However, while it provides a world price for the anonymous Australian vendor it is yet another loss to Australia's international art heritage that due to distance and history has always been a little on the light side.
It might have best been left undiscovered and perhaps one day been presented by its undisclosed owner to a public institution for tax relief under the Australian Cultural Gifts Program.
However, Mr Geoffrey Smith, one of the partners, is an incredible sleuth having had a career in academia and business which has granted him access to some of the best art collections in Australia.
Christie’s has had a much longer history of sending Australia’s art “treasures” overseas for sale having turned over Australian attics thoroughly when the company set up a branch in Australia in 1968.
But Christie's have reduced their activities in Australia and their Sydney representative Ronan Sulich has resigned to freelance.
One of Christie's early promoters in Australia was Len Voss Smith who sought to interest Australian collectors in the School of Paris of which Soulages was a member, through minor sales of their work.
The find surprises, in that while the appeal of so many paintings by School of Paris artists is because they are so "easy to live with", this work might not be.
The informal school’s members often show scenes of Paris itself such as around Montmartre, bridges across the Seine or the flower markets.
The work sold by Christie's was acquired by the vendor three years after it was painted in 1950, and has been in Australia since that date, having been acquired by the present owner’s father from the Galerie Louis Carré & Cie Paris, when it was included In a major exhibition that toured to Australia.
It was the first exhibition to showcase contemporary French artists in Australia and included major examples by Picasso, Miró, Léger, Braque and Le Corbusier. The Canberra Times called it: “the provocative event of the art season”, warning its readers that “a masculine antipodean palate, accustomed to a diet of realism, may find some of the paintings sophisticated to a point of being effete."
The State Library of New South Wales copy of the 1953 exhibition catalogue of French Painting Today in which the painting is reported to have been shown, does not appear list the work amongst the 119 works, some of which are tapestries. The exhibition went to all state capitals. and the painting is believed to have been added to the show later.
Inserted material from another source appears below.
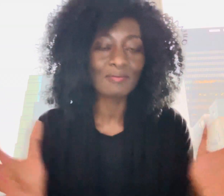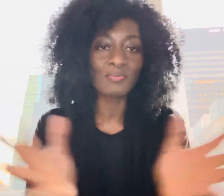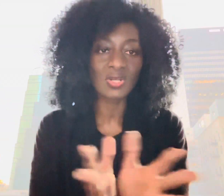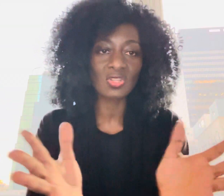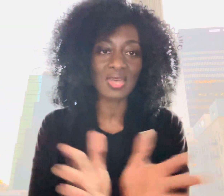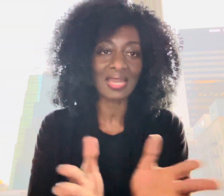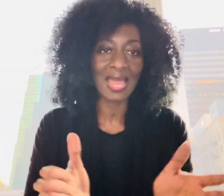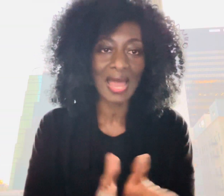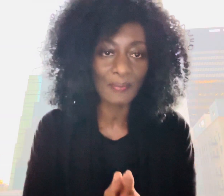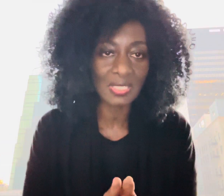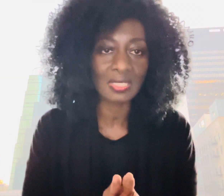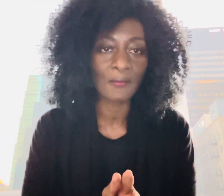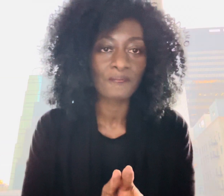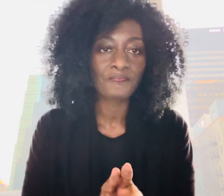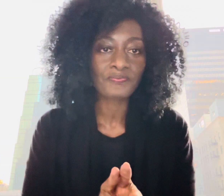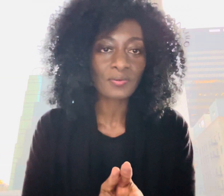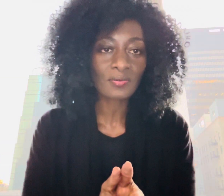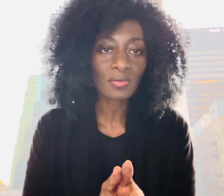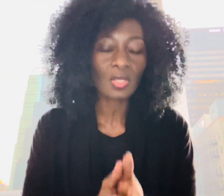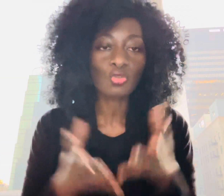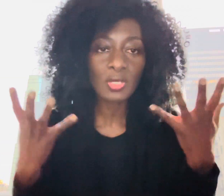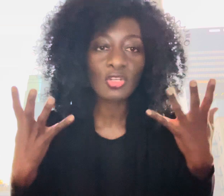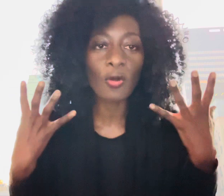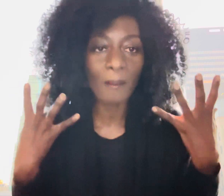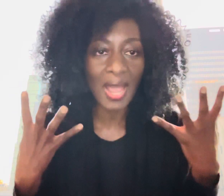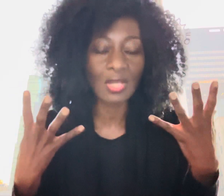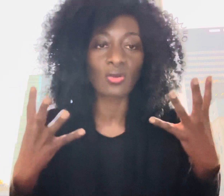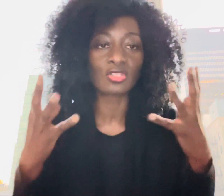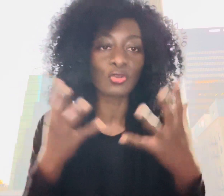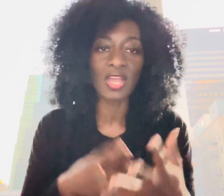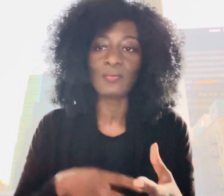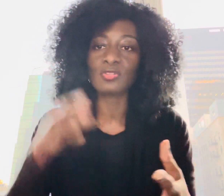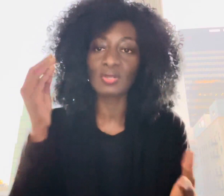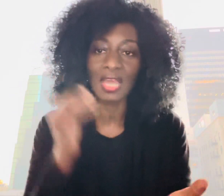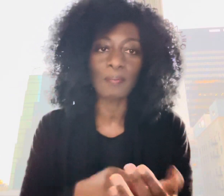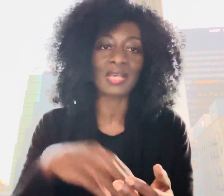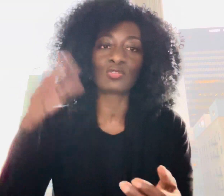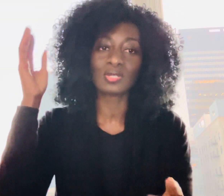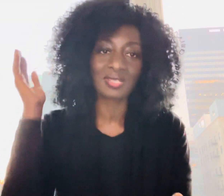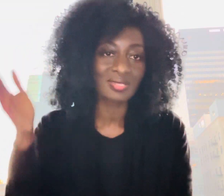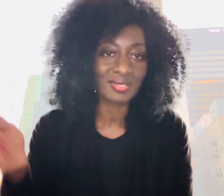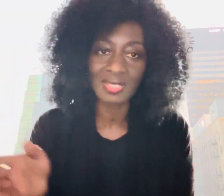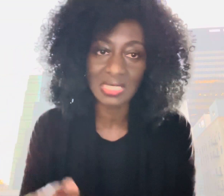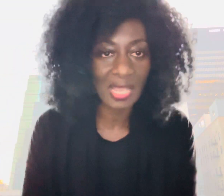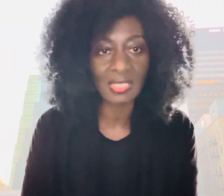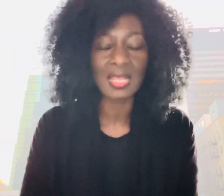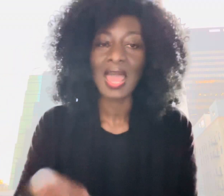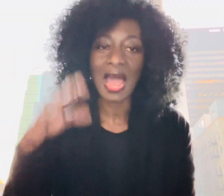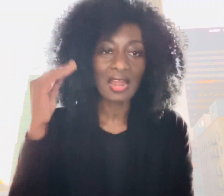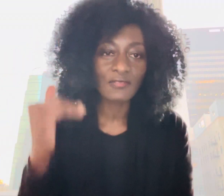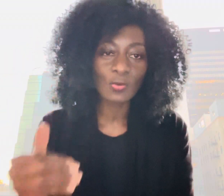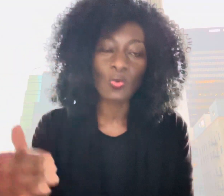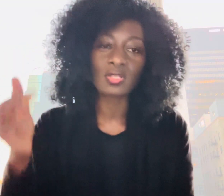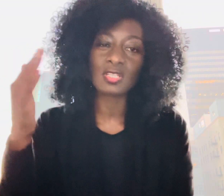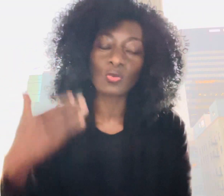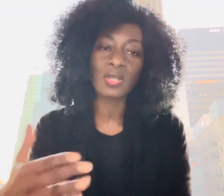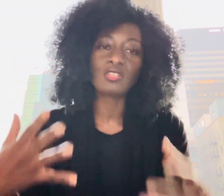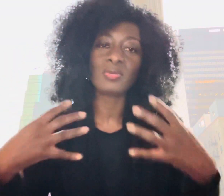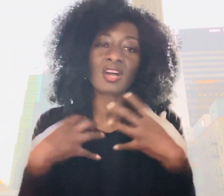build that habit tweak your mind until you're able to get past those 66 days and afterwards it's going to become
The last time the painting was publicly seen was in Hobart. The freighter Merino, carrying the 119 paintings was salvaged after running aground off the Tasmanian coast on Christmas Day in 1952. The catalogue introduction ’says the exhibition was being insured by the French organising body during its trip to and from Australia by Australian partners. Sir Charles Lloyd Jones, the painter, collector and draper of the retailing family had proposed the exhibition.
Pierre Soulages is an acquired taste and such an early acquisition Down Under, only three years after it was painted, is doubly surprising.
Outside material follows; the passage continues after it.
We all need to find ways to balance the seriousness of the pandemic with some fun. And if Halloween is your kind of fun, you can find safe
Soulages has enjoyed placement in an increasing number of private collections recently as he reached the grand old age of 100. He has been promoted into those collections as the artist of the period who was "missing". The centenarian has been self promoting a museum showcasing his work in the south of France.
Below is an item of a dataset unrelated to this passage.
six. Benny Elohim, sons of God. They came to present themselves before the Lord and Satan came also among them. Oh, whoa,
Etienne Sallon, specialist in charge of the Christie's sale said: “We are very proud to offer this luminous and vibrant painting by Soulages, which has been unseen by the public since its acquisition in 1953 when it toured to Australia for the exhibition French Painting Today.
"This fantastic rediscovery illustrates the artist’s early career and his first uses of black bars in oil paint, giving transparency, light and dynamism to the canvas. By offering this important painting in Paris, we will pay a beautiful tribute to Pierre Soulages who just celebrated his 100th birthday last December.” he added.